Tanya to studentka, która w ramach wymiany przyjeżdża do Natalie i Matta. Małżeństwo od razu łapie z nią dobry kontakt, a dziewczyna szybko zajmuje miejsce niedawno zmarłej córki. Jedynymi osobami, którzy nie wierzą w dobre intencje Tanyi to Paige i Will. Rodzeństwo robi wszystko, by zdemaskować sekrety studentki, ale prawda, która wkrótce wyjdzie na jaw, będzie znacznie gorsza niż sobie wyobrażają.

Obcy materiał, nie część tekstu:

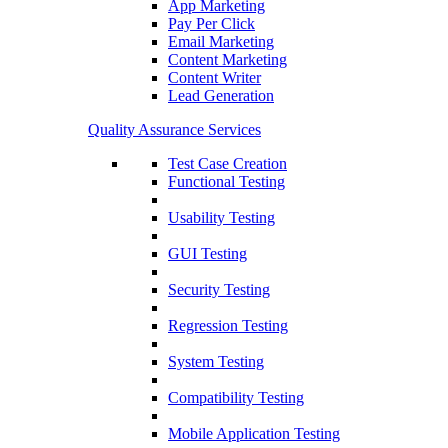
App Marketing
Pay Per Click
Email Marketing
Content Marketing
Content Writer
Lead Generation
Quality Assurance Services
Test Case Creation
Functional Testing
Usability Testing
GUI Testing
Security Testing
Regression Testing
System Testing
Compatibility Testing
Mobile Application Testing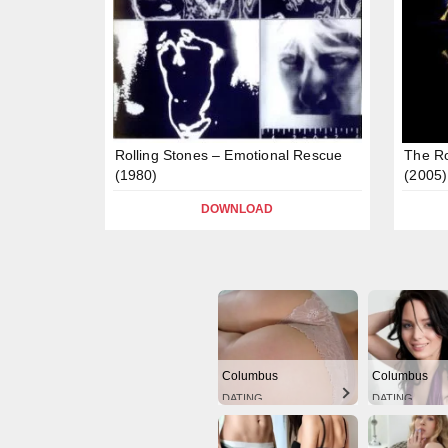
Rolling Stones – Emotional Rescue
The Ro
(1980)
(2005)
DOWNLOAD
Columbus
Columbus
DATING
DATING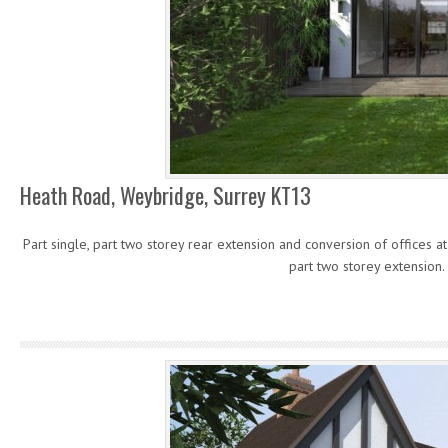
Heath Road, Weybridge, Surrey KT13
Part single, part two storey rear extension and conversion of offices at 
part two storey extension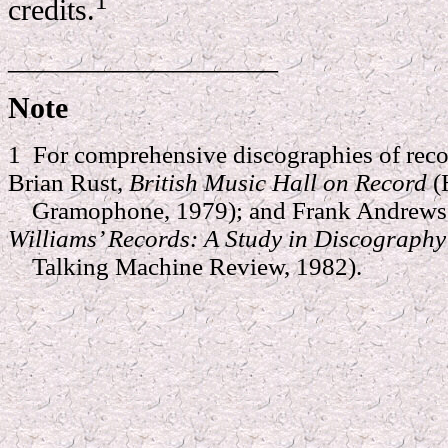
1
credits.
__________________
Note
1 For comprehensive discographies of reco
Brian Rust,
British Music Hall on Record
(
Gramophone, 1979); and Frank Andrews 
Williams’ Records: A Study in Discograph
Talking Machine Review, 1982).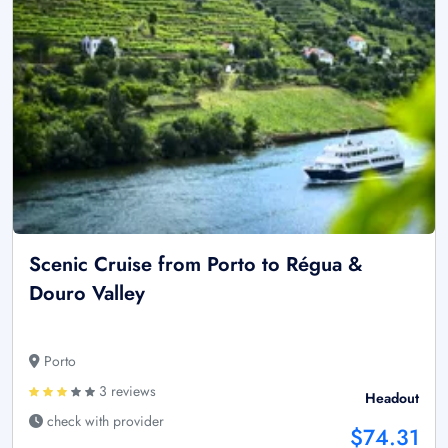
Scenic Cruise from Porto to Régua &
Douro Valley
Porto
3 reviews
Headout
check with provider
$74.31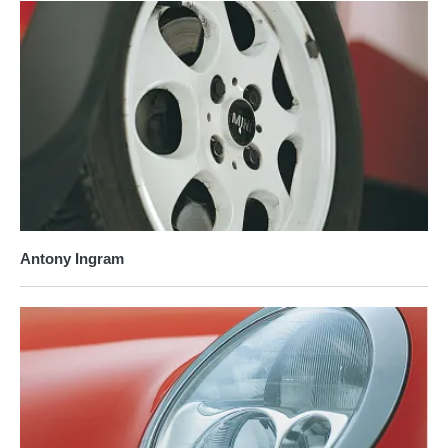
Antony Ingram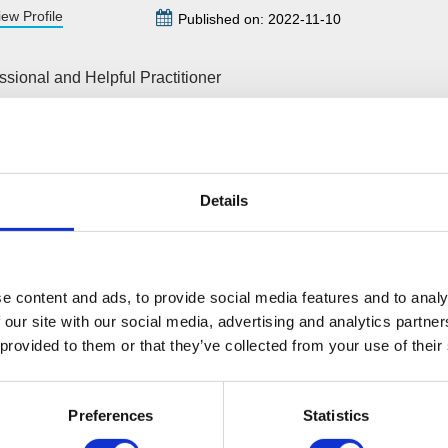
iew Profile
Published on: 2022-11-10
ssional and Helpful Practitioner
m the very start of the IVA process to completion, Wilson Field 
 professional but also understanding and informative. My practi
ful and responsive to any questions along the way and sympathet
 with this type of situation. I would recommend the company if 
Details
es of an IVA practitioner. They make sure everything is in order 
s easy as possible.
e content and ads, to provide social media features and to analy
 our site with our social media, advertising and analytics partn
Leave a comment
 provided to them or that they’ve collected from your use of their
Preferences
Statistics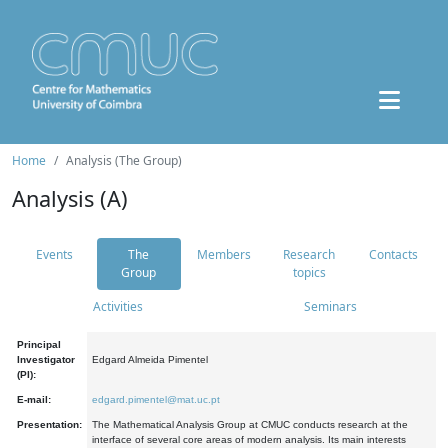
Home
Analysis (The Group)
Analysis (A)
Events
The
Members
Research
Contacts
Group
topics
Activities
Seminars
Principal
Investigator
Edgard Almeida Pimentel
(PI):
E-mail:
edgard.pimentel@mat.uc.pt
Presentation:
The Mathematical Analysis Group at CMUC conducts research at the
interface of several core areas of modern analysis. Its main interests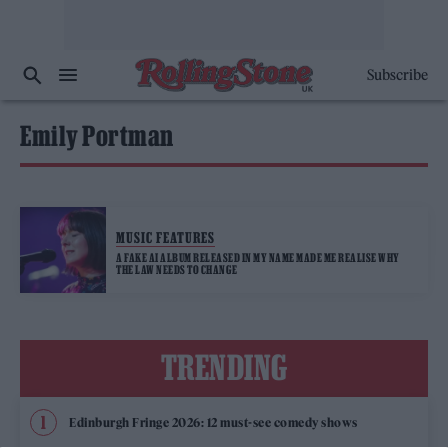
Subscribe
Emily Portman
MUSIC FEATURES
A FAKE AI ALBUM RELEASED IN MY NAME MADE ME REALISE WHY
THE LAW NEEDS TO CHANGE
TRENDING
Edinburgh Fringe 2026: 12 must-see comedy shows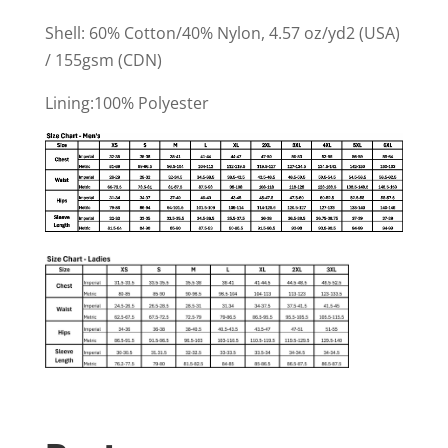
Shell: 60% Cotton/40% Nylon, 4.57 oz/yd2 (USA)
/ 155gsm (CDN)
Lining:100% Polyester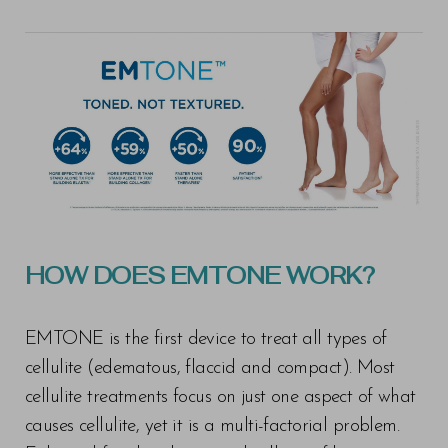
HOW DOES EMTONE WORK?
EMTONE is the first device to treat all types of
cellulite (edematous, flaccid and compact). Most
cellulite treatments focus on just one aspect of what
causes cellulite, yet it is a multi-factorial problem.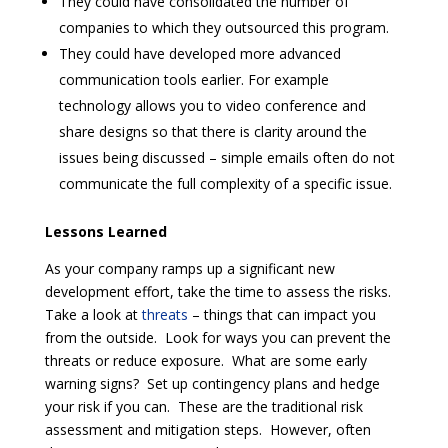
They could have consolidated the number of
companies to which they outsourced this program.
They could have developed more advanced
communication tools earlier. For example
technology allows you to video conference and
share designs so that there is clarity around the
issues being discussed – simple emails often do not
communicate the full complexity of a specific issue.
Lessons Learned
As your company ramps up a significant new
development effort, take the time to assess the risks.
Take a look at
threats
– things that can impact you
from the outside. Look for ways you can prevent the
threats or reduce exposure. What are some early
warning signs? Set up contingency plans and hedge
your risk if you can. These are the traditional risk
assessment and mitigation steps. However, often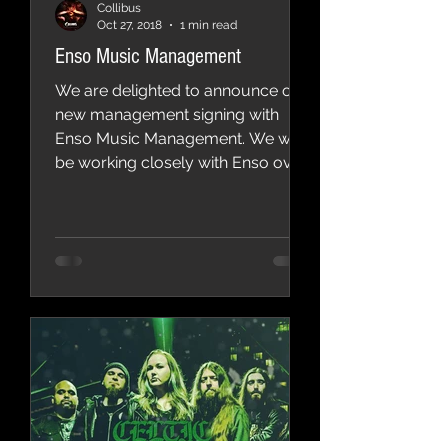
Collibus
Oct 27, 2018
1 min read
Enso Music Management
We are delighted to announce our
new management signing with
Enso Music Management. We will
be working closely with Enso over
the coming...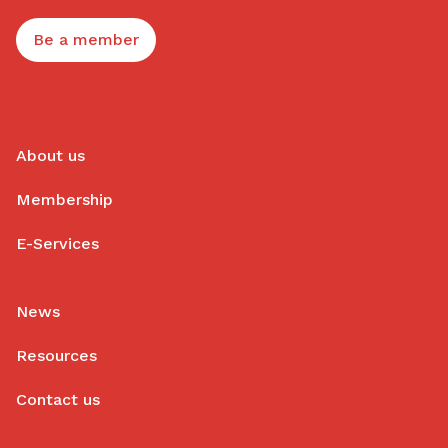
Be a member
About us
Membership
E-Services
News
Resources
Contact us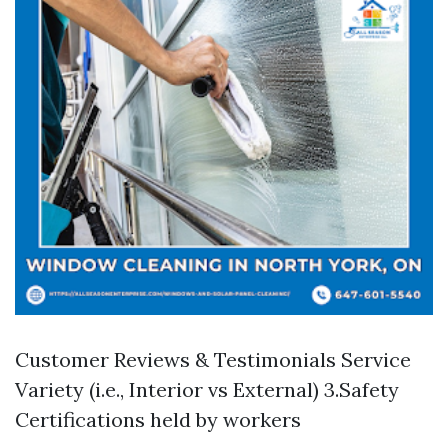
Customer Reviews & Testimonials Service
Variety (i.e., Interior vs External) 3.Safety
Certifications held by workers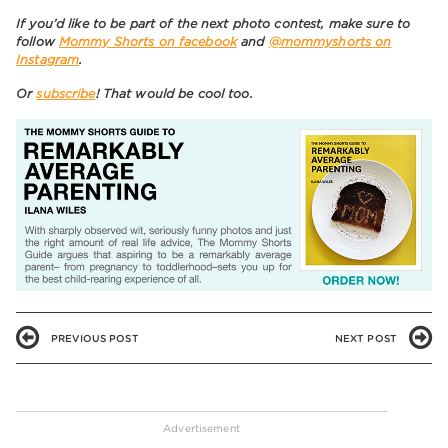
If you’d like to be part of the next photo contest, make sure to
follow
Mommy Shorts on facebook
and
@mommyshorts on
Instagram
.
Or
subscribe
! That would be cool too.
PREVIOUS POST
NEXT POST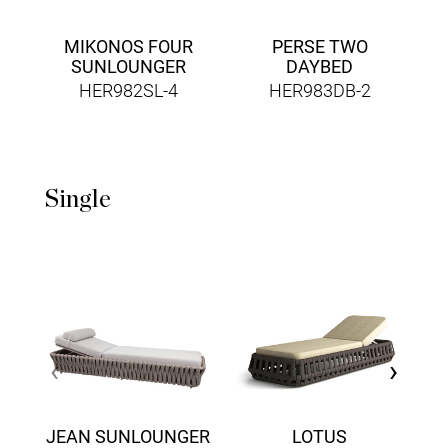
MIKONOS FOUR
PERSE TWO
SUNLOUNGER
DAYBED
HER982SL-4
HER983DB-2
Single
F
‹
›
JEAN SUNLOUNGER
LOTUS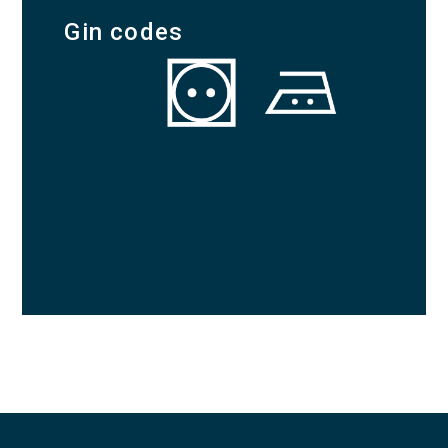
Gin codes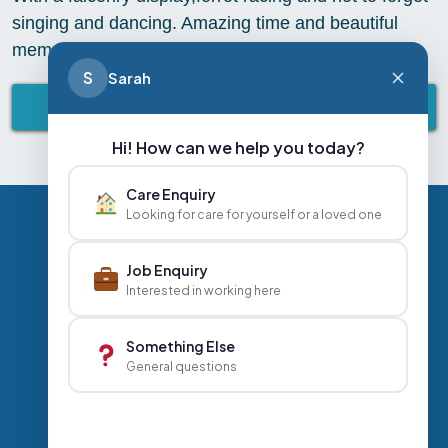
singing and dancing. Amazing time and beautiful
memories to share.
S
Sarah
BACK TO ABBEY LIFESTYLE
Hi! How can we help you today?
Care Enquiry
Looking for care for yourself or a loved one
Privacy Policy
Contact Us
Careers
Job Enquiry
Interested in working here
+44 020 3356 7070
|
Something Else
General questions
info@abbeyhealthcare.org.uk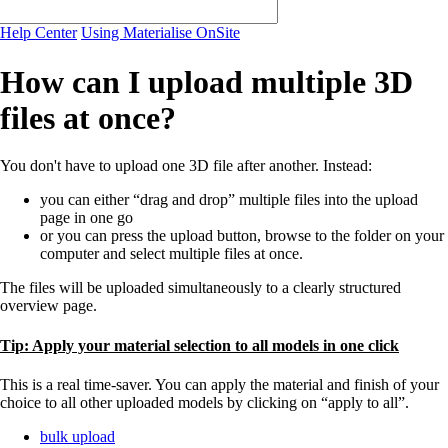
Help Center
Using Materialise OnSite
How can I upload multiple 3D
files at once?
You don't have to upload one 3D file after another. Instead:
you can either “drag and drop” multiple files into the upload
page in one go
or you can press the upload button, browse to the folder on your
computer and select multiple files at once.
The files will be uploaded simultaneously to a clearly structured
overview page.
Tip: Apply your material selection to all models in one click
This is a real time-saver. You can apply the material and finish of your
choice to all other uploaded models by clicking on “apply to all”.
bulk upload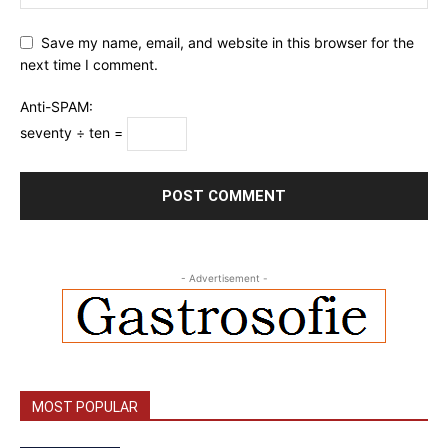
Save my name, email, and website in this browser for the
next time I comment.
Anti-SPAM:
seventy ÷ ten =
- Advertisement -
MOST POPULAR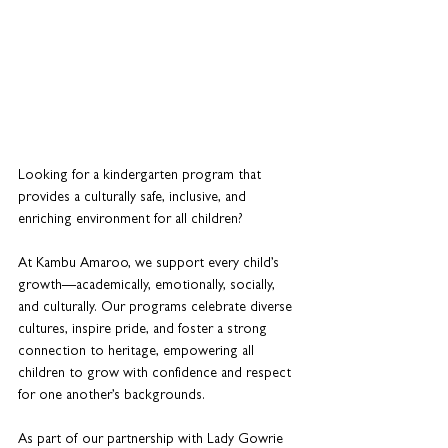
Looking for a kindergarten program that 
provides a culturally safe, inclusive, and 
enriching environment for all children? 
At Kambu Amaroo, we support every child’s 
growth—academically, emotionally, socially, 
and culturally. Our programs celebrate diverse 
cultures, inspire pride, and foster a strong 
connection to heritage, empowering all 
children to grow with confidence and respect 
for one another’s backgrounds.
As part of our partnership with Lady Gowrie 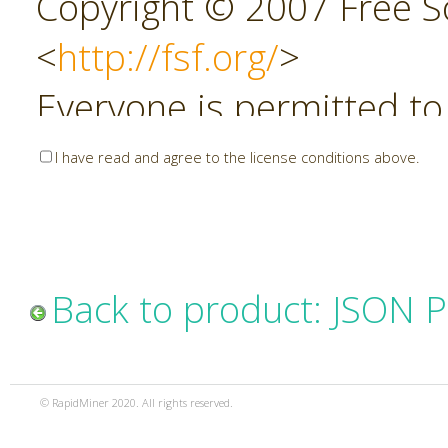
Copyright © 2007 Free So
<
http://fsf.org/
>
Everyone is permitted to
copies of this license do
I have read and agree to the license conditions above.
allowed.
Preamble
Back to product: JSON P
The GNU Affero General P
copyleft license for soft
© RapidMiner 2020. All rights reserved.
specifically designed to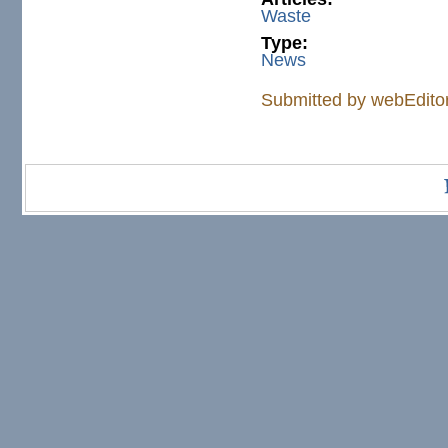
Waste
Type:
News
Submitted by
webEdito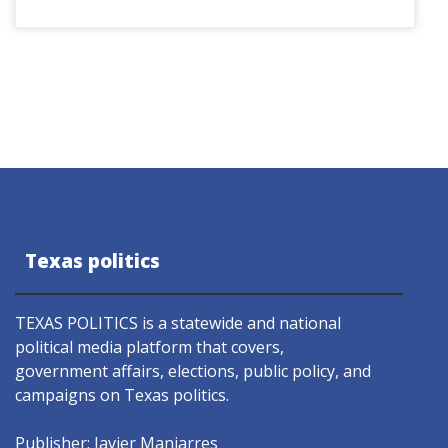
Texas politics
TEXAS POLITICS is a statewide and national
political media platform that covers,
government affairs, elections, public policy, and
campaigns on Texas politics.
Publisher: Javier Manjarres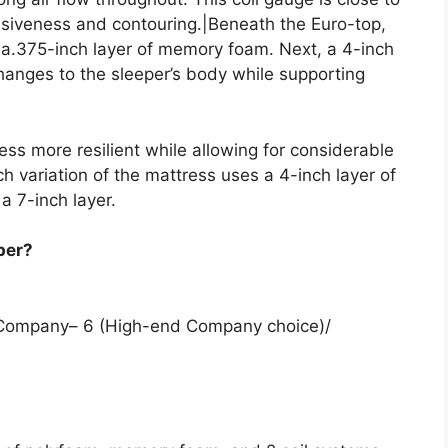
nsiveness and contouring.|Beneath the Euro-top,
d a.375-inch layer of memory foam. Next, a 4-inch
hanges to the sleeper’s body while supporting
ess more resilient while allowing for considerable
ch variation of the mattress uses a 4-inch layer of
 a 7-inch layer.
per?
m Company– 6 (High-end Company choice)/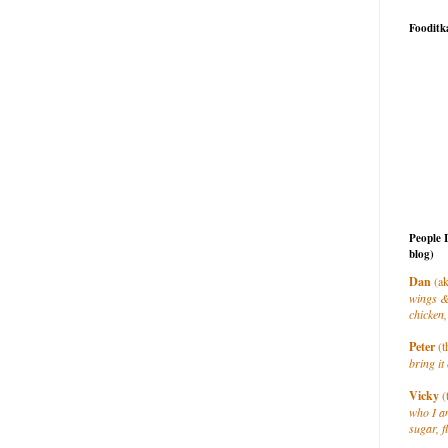
Fooditk
People 
blog)
Dan
(ak
wings &
chicken,
Peter
(t
bring it 
Vicky
(
who I a
sugar, f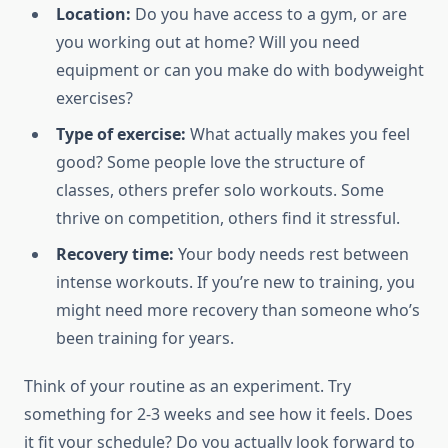
Location:
Do you have access to a gym, or are
you working out at home? Will you need
equipment or can you make do with bodyweight
exercises?
Type of exercise:
What actually makes you feel
good? Some people love the structure of
classes, others prefer solo workouts. Some
thrive on competition, others find it stressful.
Recovery time:
Your body needs rest between
intense workouts. If you’re new to training, you
might need more recovery than someone who’s
been training for years.
Think of your routine as an experiment. Try
something for 2-3 weeks and see how it feels. Does
it fit your schedule? Do you actually look forward to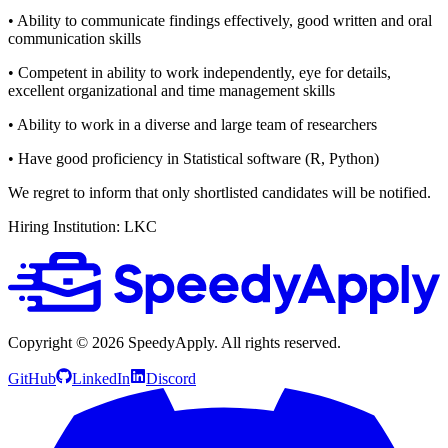
• Ability to communicate findings effectively, good written and oral
communication skills
• Competent in ability to work independently, eye for details,
excellent organizational and time management skills
• Ability to work in a diverse and large team of researchers
• Have good proficiency in Statistical software (R, Python)
We regret to inform that only shortlisted candidates will be notified.
Hiring Institution: LKC
Copyright ©
2026
SpeedyApply
. All rights reserved.
GitHub
LinkedIn
Discord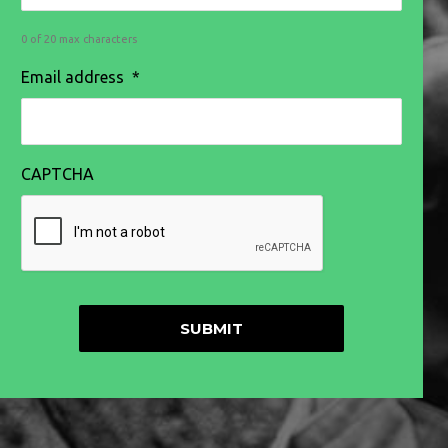
0 of 20 max characters
Email address
*
CAPTCHA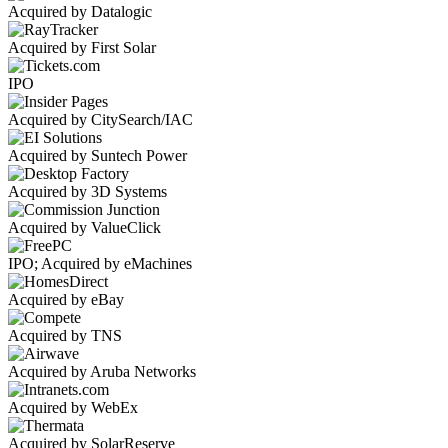
Acquired by Datalogic
Acquired by First Solar
IPO
Acquired by CitySearch/IAC
Acquired by Suntech Power
Acquired by 3D Systems
Acquired by ValueClick
IPO; Acquired by eMachines
Acquired by eBay
Acquired by TNS
Acquired by Aruba Networks
Acquired by WebEx
Acquired by SolarReserve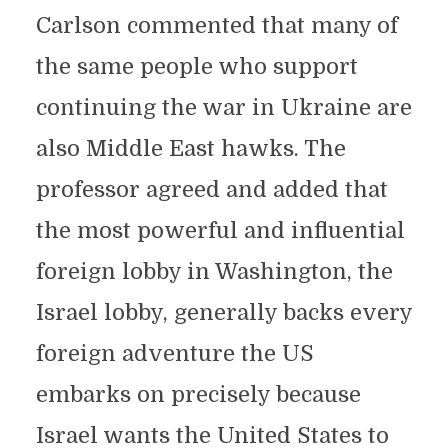
Carlson commented that many of
the same people who support
continuing the war in Ukraine are
also Middle East hawks. The
professor agreed and added that
the most powerful and influential
foreign lobby in Washington, the
Israel lobby, generally backs every
foreign adventure the US
embarks on precisely because
Israel wants the United States to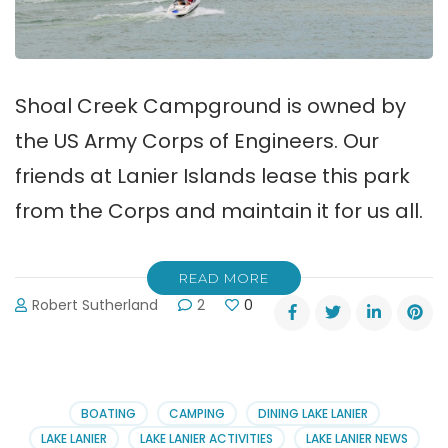
Shoal Creek Campground is owned by
the US Army Corps of Engineers. Our
friends at Lanier Islands lease this park
from the Corps and maintain it for us all.
READ MORE
Robert Sutherland
2
0
BOATING
CAMPING
DINING LAKE LANIER
LAKE LANIER
LAKE LANIER ACTIVITIES
LAKE LANIER NEWS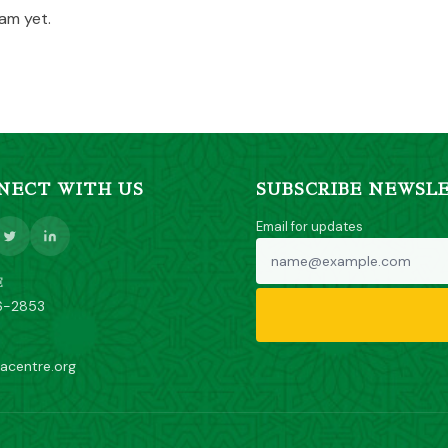
am yet.
NECT WITH US
SUBSCRIBE NEWSL
Email for updates
E
6-2853
acentre.org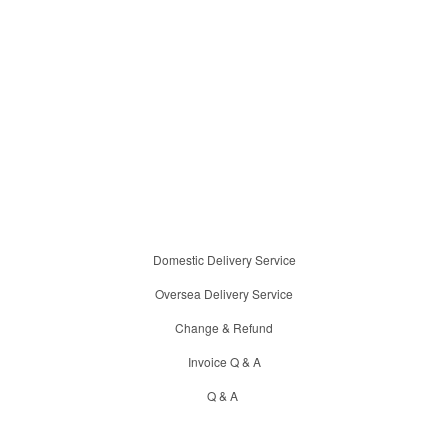
Domestic Delivery Service
Oversea Delivery Service
Change & Refund
Invoice Q & A
Q & A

Książka wciąga już od pierwszych stron i urzeka swoją prostotą. Ot zwykła dziewczyna przyjeżdża na wymianę studencką. Dziewczyna bardzo szybko zadomawia się w nowym miejscu i wręcz stara się zająć miejsce zmarłej przed dwoma laty Anabel. Najpierw przejmuje jej pokój, później zaczyna nosić jej ubrania, by wreszcie "terroryzować" pozostałych członków rodziny, oprócz rzecz jasna Natalie i Matta, których nad wyraz ubóstwia.
Początkowo nie spodziewałam się, że Tanya może skrywać taką tajemnicę. Dopiero później, gdy Paige i Will prowadzą swoje małe śledztwo, zaczęłam domyślać się, co tak naprawdę wydarzyło się przed laty.
Podobał mi się styl pisania autorki oraz to, że historia do samego końca trzyma w napięciu. Jestem ogromnie ciekawa, jak rozwinęłaby się ona dalej.
To książka, w której bez przerwy coś się dzieje, a spokój oznacza ciszę przed burzą. Nie pozwala czytelnikowi się nudzić nawet na chwilę i bez przerwy emocje sięgają zenitu.
Chętnie sięgnę również po inne historie autorki.